## TUGAS YANG DIKERJAKAN
[a] Tentukan apakah setiap pernyataan ini sesuai dengan catatan sekolah di bawah: (i) Sehari sebelumnya hujan turun di sebagian besar wilayah Enrekang. (ii) Gas mudah didapatkan walaupun ada perbaikan jalan. (iii) Ulat yang muncul di sekolah semuanya berukuran sama. Jawab ya atau tidak untuk tiap pernyataan, lalu kutip persis kata-kata dari catatan itu yang menjadi penentunya.
[b] Salin dengan persis bagian catatan sekolah di bawah, mulai dari kata-kata "Karena beban berat" sampai dengan kata-kata "tumbuh di sekolah.".

## KUTIPAN DOKUMEN
------------------------------

Catatan Keduapuluhtujuh Sekolah
Seminggu pasca pelaksanaan penilaian tengah semester, sekolah kembali melaksanakan pembelajaran. Kami berangkat ke sekolah dengan kondisi jalan yang masih basah di sebagian tempat. Hujan memang turun di sebagian besar wilayah Enrekang pada sehari sebelumnya. Apalagi diperjalanan didukung oleh kabut yang muncul dipagi hari.
Karena beban berat saya beberapa kali menurunkan boncengan. Tanjakan yang memang kejam :) hehehe. Apalagi kami singgah mengambil tabung gas yang telah kami beli sebelumnya. Mengingat gas sangat sulit didapatkan semenjak ada perbaikan jalan di beberapa titik. Apalagi jalan itu merupakan jalur utama menuju Kecamatan Bungin. Sehingga mobil pengangkut yang rata-rata berukuran besar tak bisa keluar.
Setiba di sekolah, kami disambut dengan munculnya banyak ulat bulu. Ada banyak sekali ulat dan beragam ukuran. Kayaknya ulat itu berasal dari pohon besar yang tumbuh di sekolah.

------------------------------

## DATA YANG DIBERIKAN
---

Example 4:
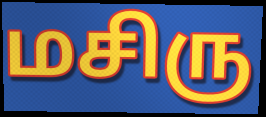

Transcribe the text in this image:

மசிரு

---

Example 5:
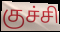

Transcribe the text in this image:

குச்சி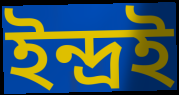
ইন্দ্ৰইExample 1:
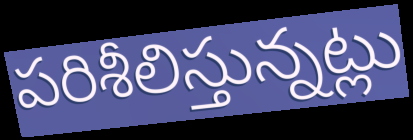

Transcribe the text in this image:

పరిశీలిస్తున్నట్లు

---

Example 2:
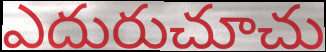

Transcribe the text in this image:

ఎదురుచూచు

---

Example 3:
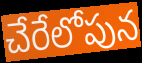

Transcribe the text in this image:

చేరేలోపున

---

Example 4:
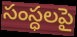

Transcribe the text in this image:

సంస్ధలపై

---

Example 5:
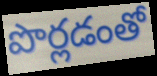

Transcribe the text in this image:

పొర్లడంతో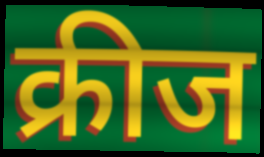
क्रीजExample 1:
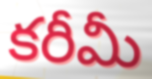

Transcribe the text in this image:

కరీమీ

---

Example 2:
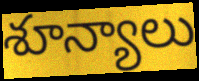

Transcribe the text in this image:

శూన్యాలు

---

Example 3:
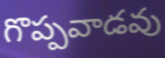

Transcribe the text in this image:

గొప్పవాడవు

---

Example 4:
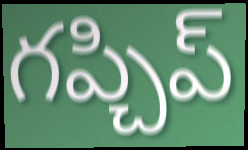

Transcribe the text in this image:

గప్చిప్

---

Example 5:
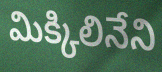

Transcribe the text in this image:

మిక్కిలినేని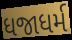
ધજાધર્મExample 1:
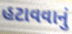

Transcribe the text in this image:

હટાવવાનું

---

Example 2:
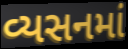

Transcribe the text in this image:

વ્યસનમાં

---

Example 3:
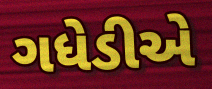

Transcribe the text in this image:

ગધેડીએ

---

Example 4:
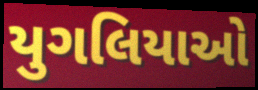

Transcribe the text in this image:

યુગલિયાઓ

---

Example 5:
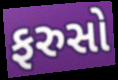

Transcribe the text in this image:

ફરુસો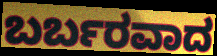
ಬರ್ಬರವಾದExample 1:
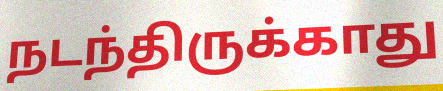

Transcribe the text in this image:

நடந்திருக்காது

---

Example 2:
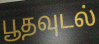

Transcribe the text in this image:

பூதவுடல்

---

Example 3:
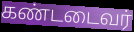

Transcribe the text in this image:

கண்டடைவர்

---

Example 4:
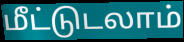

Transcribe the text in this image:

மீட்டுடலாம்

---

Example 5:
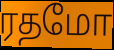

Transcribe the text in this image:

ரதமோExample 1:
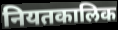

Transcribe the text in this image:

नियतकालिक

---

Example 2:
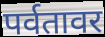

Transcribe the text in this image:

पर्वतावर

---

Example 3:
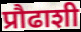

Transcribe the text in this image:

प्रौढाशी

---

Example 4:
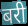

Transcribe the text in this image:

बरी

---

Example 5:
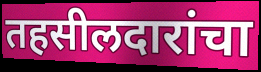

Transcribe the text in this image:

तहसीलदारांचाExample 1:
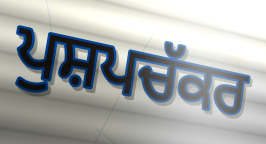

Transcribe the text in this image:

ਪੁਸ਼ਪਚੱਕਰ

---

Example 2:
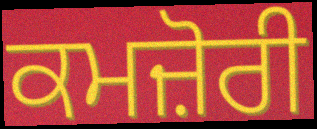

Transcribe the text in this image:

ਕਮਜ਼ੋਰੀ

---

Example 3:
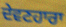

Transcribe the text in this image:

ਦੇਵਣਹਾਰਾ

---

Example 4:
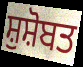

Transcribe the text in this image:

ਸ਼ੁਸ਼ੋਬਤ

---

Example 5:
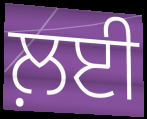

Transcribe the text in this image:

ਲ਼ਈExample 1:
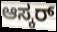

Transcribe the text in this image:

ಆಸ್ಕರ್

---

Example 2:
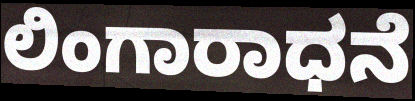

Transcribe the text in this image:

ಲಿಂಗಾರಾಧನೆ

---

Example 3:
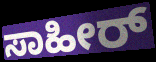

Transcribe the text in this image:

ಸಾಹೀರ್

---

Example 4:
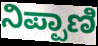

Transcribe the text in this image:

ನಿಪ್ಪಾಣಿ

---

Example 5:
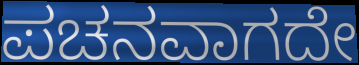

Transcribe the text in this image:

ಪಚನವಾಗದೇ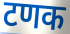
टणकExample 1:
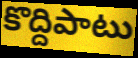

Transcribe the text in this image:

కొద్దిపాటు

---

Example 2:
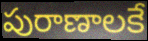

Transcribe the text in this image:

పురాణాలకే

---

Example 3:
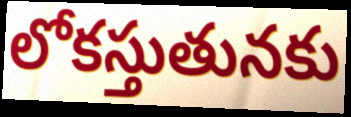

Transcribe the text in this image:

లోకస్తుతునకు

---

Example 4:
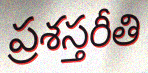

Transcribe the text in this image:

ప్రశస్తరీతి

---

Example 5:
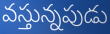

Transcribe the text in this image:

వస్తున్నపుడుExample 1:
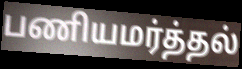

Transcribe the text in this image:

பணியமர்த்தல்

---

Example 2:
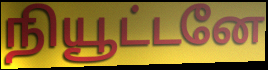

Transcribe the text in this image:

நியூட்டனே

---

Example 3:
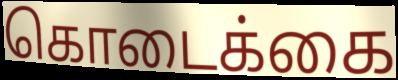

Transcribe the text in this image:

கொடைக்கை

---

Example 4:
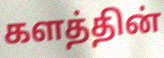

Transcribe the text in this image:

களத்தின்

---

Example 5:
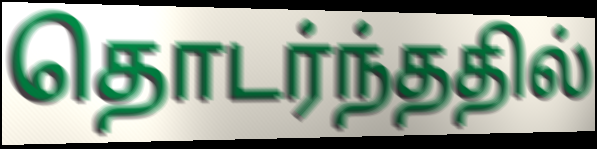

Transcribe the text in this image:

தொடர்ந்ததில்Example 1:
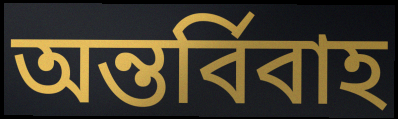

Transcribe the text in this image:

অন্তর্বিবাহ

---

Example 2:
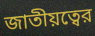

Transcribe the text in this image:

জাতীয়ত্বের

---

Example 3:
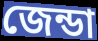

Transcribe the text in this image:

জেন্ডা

------------------------------

## HASIL AKHIR
[a]
(i) Ya: "Hujan memang turun di sebagian besar wilayah Enrekang pada sehari sebelumnya"
(ii) Tidak: "gas sangat sulit didapatkan semenjak ada perbaikan jalan di beberapa titik"
(iii) Tidak: "Ada banyak sekali ulat dan beragam ukuran"

[b]
Karena beban berat saya beberapa kali menurunkan boncengan. Tanjakan yang memang kejam :) hehehe. Apalagi kami singgah mengambil tabung gas yang telah kami beli sebelumnya. Mengingat gas sangat sulit didapatkan semenjak ada perbaikan jalan di beberapa titik. Apalagi jalan itu merupakan jalur utama menuju Kecamatan Bungin. Sehingga mobil pengangkut yang rata-rata berukuran besar tak bisa keluar.
Setiba di sekolah, kami disambut dengan munculnya banyak ulat bulu. Ada banyak sekali ulat dan beragam ukuran. Kayaknya ulat itu berasal dari pohon besar yang tumbuh di sekolah.